By coupling (since $G\geq F$), I know that there exist a pair of random variables $(X^{'},Y^{'})$ such that $X=X^{'}$ in distribution, $Y=Y^{'}$ in distribution, and $X^{'}\geq Y^{'}$ almost surely. Using this result, I also have $S_n^{X^{'}}=\sum_{i=1}^n X^{'}_i\geq \sum_{i=1}^n Y^{'}_i=S_n^{Y^{'}}$. Since this holds for all $n$, I am able to compare the following:

$$\tau_A^{X^{'}}=\inf\{n\geq 0:S_n^{X^{'}}\geq A\}$$ $$\tau_A^{Y^{'}}=\inf\{n\geq 0:S_n^{Y^{'}}\geq A\}$$ $$\tau_B^{X^{'}}=\inf\{n\geq 0:S_n^{X^{'}}\leq B\}$$ $$\tau_B^{Y^{'}}=\inf\{n\geq 0:S_n^{Y^{'}}\leq B\}$$

with $\tau_A^{X^{'}}\leq \tau_A^{Y^{'}}$ since $S_n^{Y^{'}}\geq A$ implies $S_n^{X^{'}}\geq A$ and similarly $\tau_B^{X^{'}}\geq \tau_B^{Y^{'}}$. Please see (for details).

Question: I wonder if

$$E[\min\{\tau_A^{X^{'}},\tau_B^{X^{'}}\}]\geq E[\min\{\tau_A^{Y^{'}},\tau_B^{Y^{'}}\}]$$

holds for any $(A,B)$ and $(X,Y)$.

Added:(12.05.2014)

I thought about using $$\min(a,b)=\frac{1}{2}(|a+b|-|a-b|)$$ the inequality became $$(E[\tau_A^{X^{'}}]-E[\tau_B^{Y^{'}}])-(E[\tau_A^{Y^{'}}]-E[\tau_B^{X^{'}}])\geq E[|\tau_A^{X^{'}}-\tau_B^{X^{'}}|]-E[|\tau_A^{Y^{'}}-\tau_B^{Y^{'}}|]$$ But I know $E[\tau_A^{X^{'}}]=\infty$ and therefore I dont know how one could go forward and what would be the role of increasing $\partial F/\partial G$.

Added:(14.05.2014)

Please correct me if I am mistaken. It seems that we also have $$E[\min\{\tau_A^{X^{'}},\tau_B^{X^{'}}\}]=E[|\tau_A^{X^{'}}-\tau_B^{X^{'}}|]$$ $$E[\min\{\tau_A^{Y^{'}},\tau_B^{Y^{'}}\}]=E[|\tau_A^{Y^{'}}-\tau_B^{Y^{'}}|]$$

writing this result above we see that

$$E[\tau_B^{X^{'}}]-E[\tau_B^{Y^{'}}] \geq E[\tau_A^{Y^{'}}]-E[\tau_A^{X^{'}}]\quad\quad\quad\quad (*)$$

implies

$$E[\min\{\tau_A^{X^{'}},\tau_B^{X^{'}}\}]\geq E[\min\{\tau_A^{Y^{'}},\tau_B^{Y^{'}}\}]$$

therefore to show that $(*)$ indeed holds will be enough. Once again $E[\tau_A^{X^{'}}]=\infty$ and $E[\tau_A^{Y^{'}}]=\infty$. If such a comparison is possible then I would guess that $E[\tau_A^{Y^{'}}]-E[\tau_A^{X^{'}}]\geq 0$ because of stochastical ordering. We also know $E[\tau_B^{X^{'}}]-E[\tau_B^{Y^{'}}]\geq 0$.

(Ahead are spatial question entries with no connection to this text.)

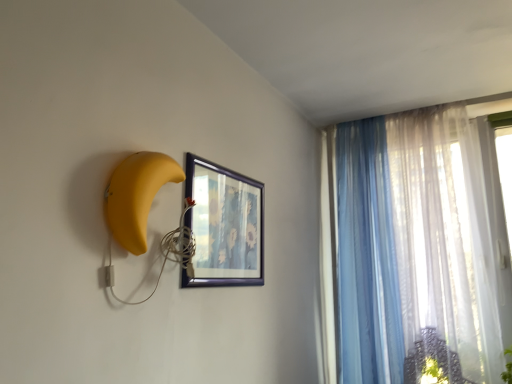
Question: In the image, is wooden framed picture at center on the left side or the right side of translucent fabric curtain at right, which ranks as the 2th curtain in left-to-right order?

Choices:
 (A) right
 (B) left

Answer: (B)

Question: From a real-world perspective, is wooden framed picture at center positioned above or below translucent fabric curtain at right, which ranks as the 2th curtain in left-to-right order?

Choices:
 (A) below
 (B) above

Answer: (A)

Question: Estimate the real-world distances between objects in this image. Which object is farther from the yellow matte banana at left?

Choices:
 (A) translucent blue curtain at upper right, the 1th curtain viewed from the left
 (B) translucent fabric curtain at right, which ranks as the 2th curtain in left-to-right order
 (C) wooden framed picture at center

Answer: (B)

Question: Which object is positioned closest to the yellow matte banana at left?

Choices:
 (A) translucent blue curtain at upper right, the 1th curtain viewed from the left
 (B) wooden framed picture at center
 (C) translucent fabric curtain at right, placed as the 1th curtain when sorted from right to left

Answer: (B)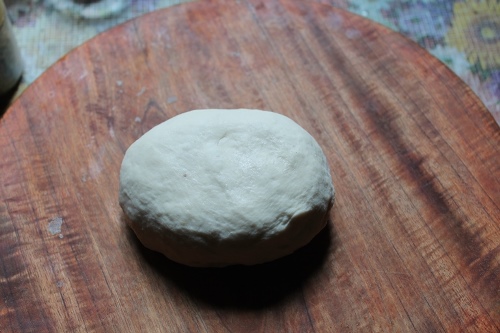
The width and height of the screenshot is (500, 333). What are the coordinates of `yellow flower on tablecloth` in the screenshot? It's located at (462, 27).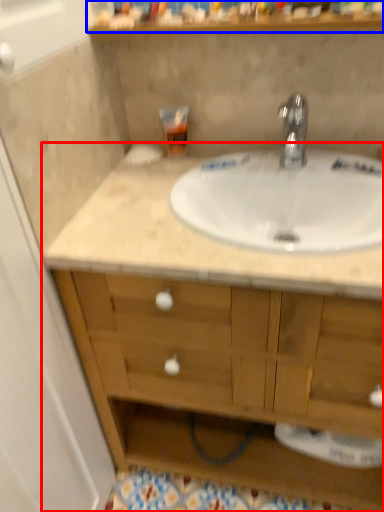
Question: Which point is closer to the camera, bathroom cabinet (highlighted by a red box) or shelf (highlighted by a blue box)?

Choices:
 (A) bathroom cabinet
 (B) shelf

Answer: (A)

My idea was using $\tau_A^{X^{'}}=\tau_{A_{\lim_{B\rightarrow\infty}}}^{X^{'}}=\inf\{n\geq 0:S_n^{X^{'}}\geq A,S_n^{X^{'}}\leq B\}$ and the same for $\tau_A^{Y^{'}}$. I hope that this formulation could give me $$E[\tau_{A_{\lim_{B\rightarrow\infty}}}^{Y^{'}}]-E[\tau_{A_{\lim_{B\rightarrow\infty}}}^{X^{'}}]=E[\tau_A^{Y^{'}}]-E[\tau_A^{X^{'}}]<\infty$$

Can?

I asked the same question in mathstackexchange in two parts. I have a counterexample if $\partial F/\partial G$ is not necessarily increasing. However, I wonder very much if the claim holds with this monotonicity condition or not. Unfortunately, I seem to be hopeless to deal with this problem.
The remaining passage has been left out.